The force majeure was declared on March 3, 2022
Shell Petroleum Development Company (SPDC) on Wednesday announced the resumption of oil exports from the Bonny crude oil export terminal.
The resumption follows the lifting of force majeure on crude oil exports at the facility.
Force majeure is a provision that relieves the parties from performing their contractual obligations when certain circumstances beyond their control arise.
The SPDC had in March 2022 declared a force majeure on the Bonny Light oil export programme beginning from 3 March, citing a decline in flows to the export terminal.
The terminal, situated on Bonny Island, 48 kilometres southeast of Port Harcourt, is the biggest in Africa with a capacity to process and export 1.25 million barrels per day.
The SPDC's media relations manager, Abimbola Essien-Nelson, in a statement said the force majeure was lifted on Wednesday, 15 March.

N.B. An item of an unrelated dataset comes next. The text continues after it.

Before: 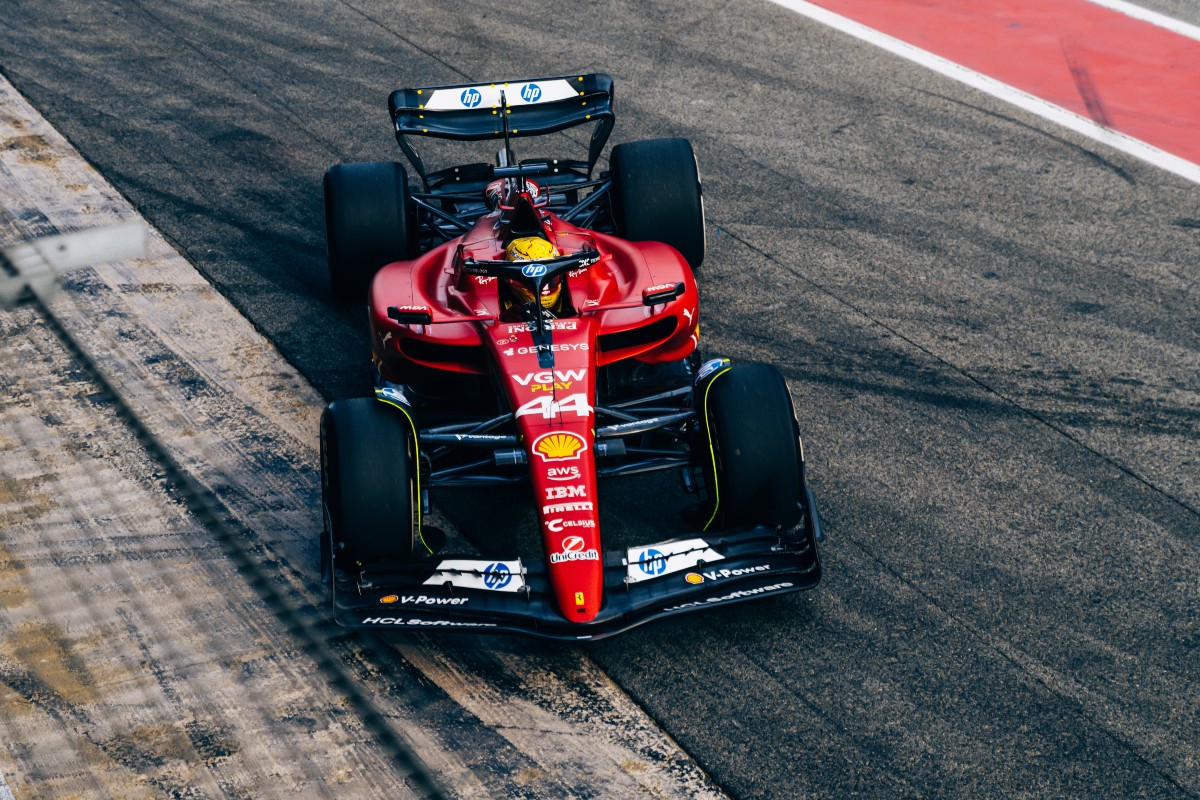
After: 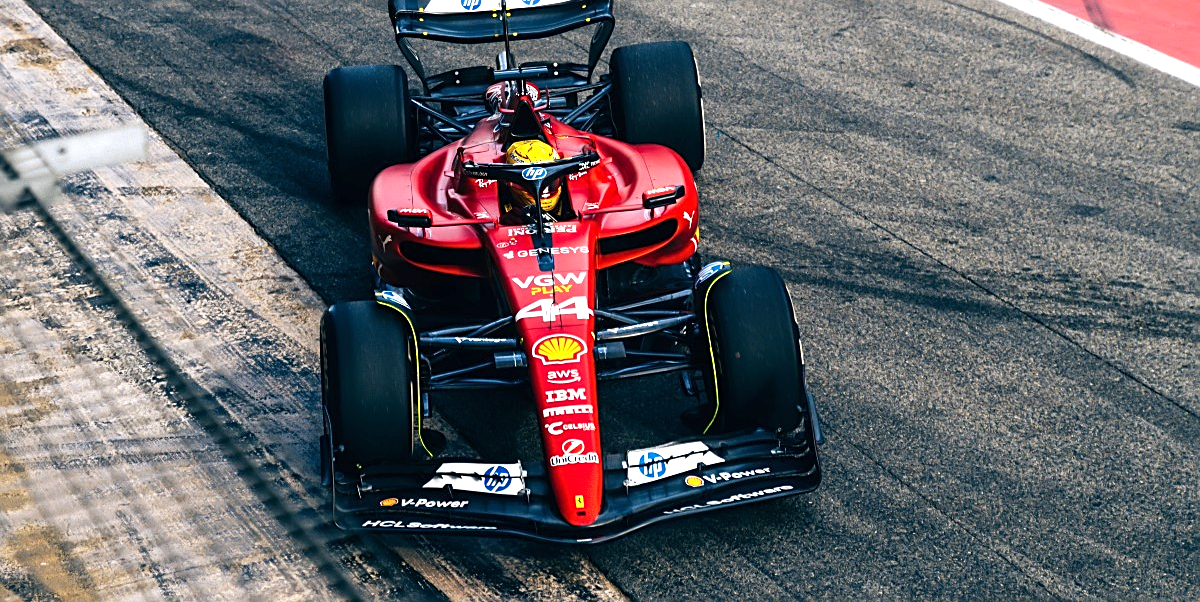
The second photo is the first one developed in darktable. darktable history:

"The force majeure was declared on March 3, 2022, following a significant decline in crude receipts at the Bonny Oil and Gas Terminal," Mrs Essien-Nelson said in the statement posted on the company's website.
In recent years, Nigeria has recorded a surge in pipeline vandalism and crude oil theft incidents in its oil-producing region, a development that worsened the nation's revenue challenge.

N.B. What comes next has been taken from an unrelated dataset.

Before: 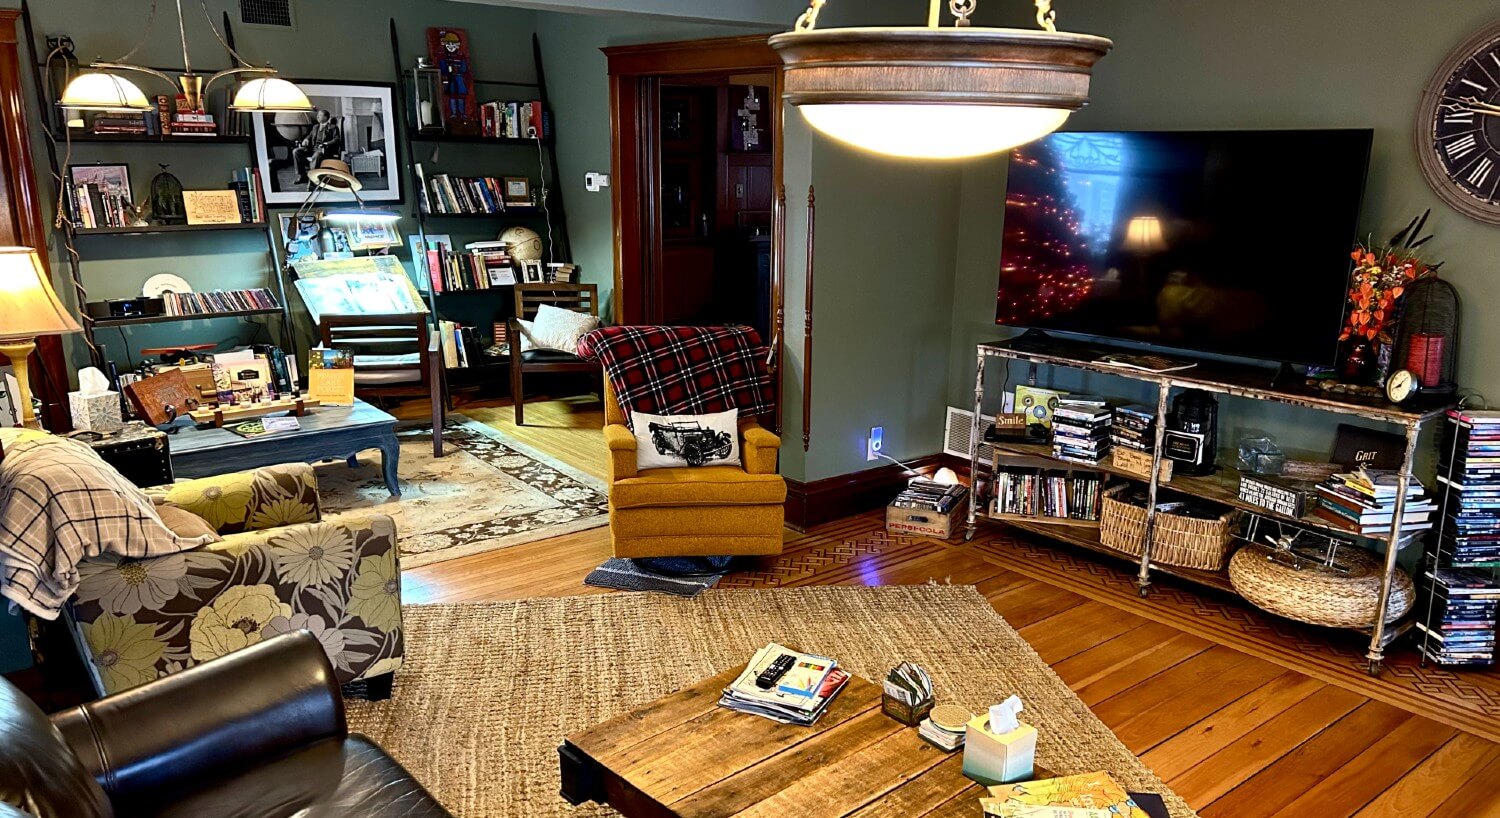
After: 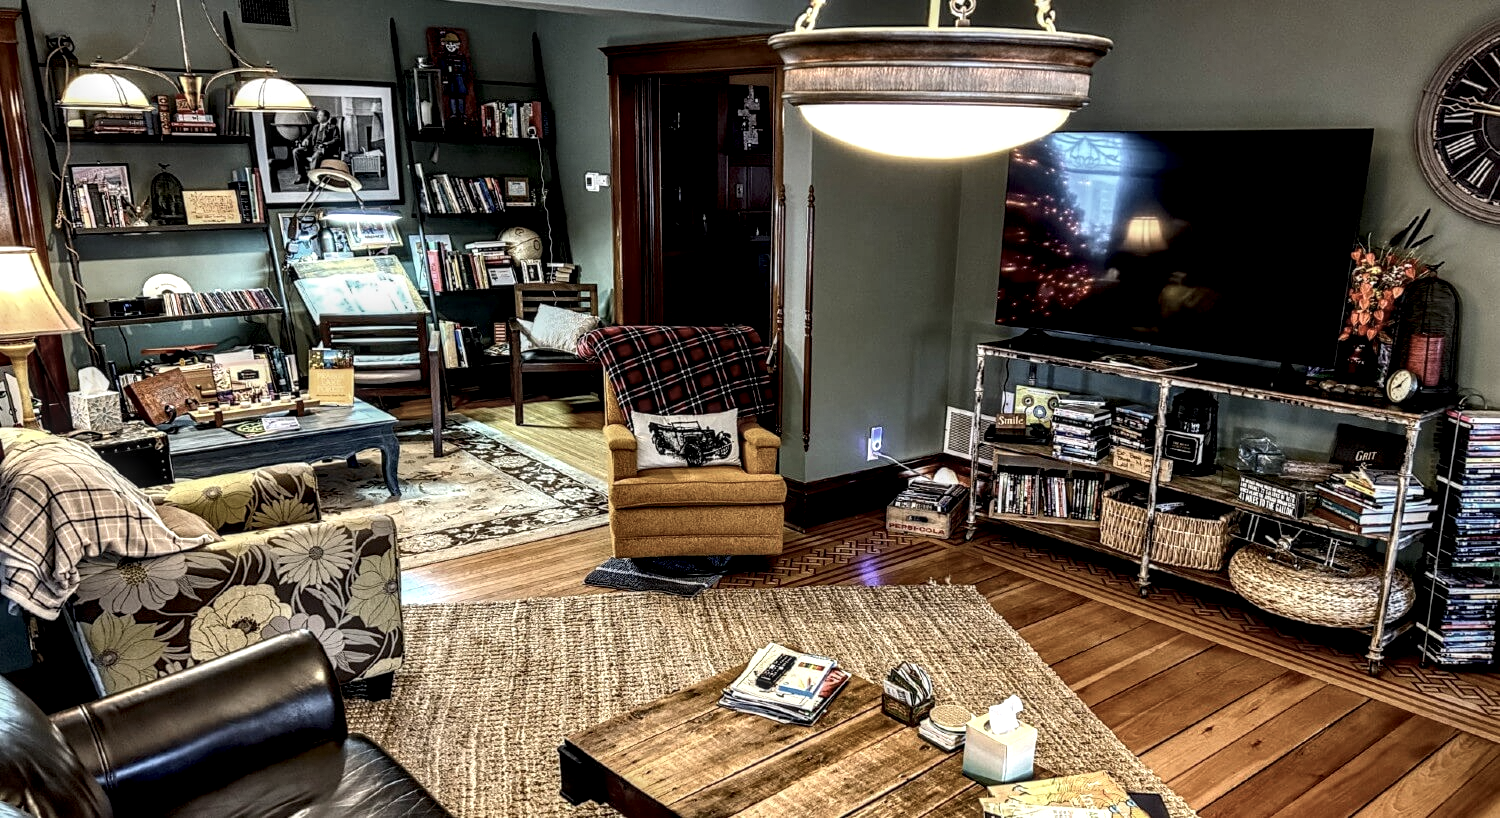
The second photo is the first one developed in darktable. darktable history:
local contrast: highlights 12%, shadows 36%, detail 184%, midtone range 0.467
contrast brightness saturation: contrast 0.096, saturation -0.357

The Group Chief Executive Officer of the NNPC Limited, Mele Kyari, had in April last year disclosed that Nigeria lost $4 billion to oil theft at the rate of 200,000 barrels per day in 2021.
He said the country already lost $1.5 billion so far in 2022 because pipeline vandalism has escalated. Mr Kyari said the country was losing 95 per cent of oil production to oil thieves at Bonny Terminal, Rivers State.
Nigeria's crude oil production rose in January as the country continues to recover from a heavily disrupted crude sector plagued by oil theft.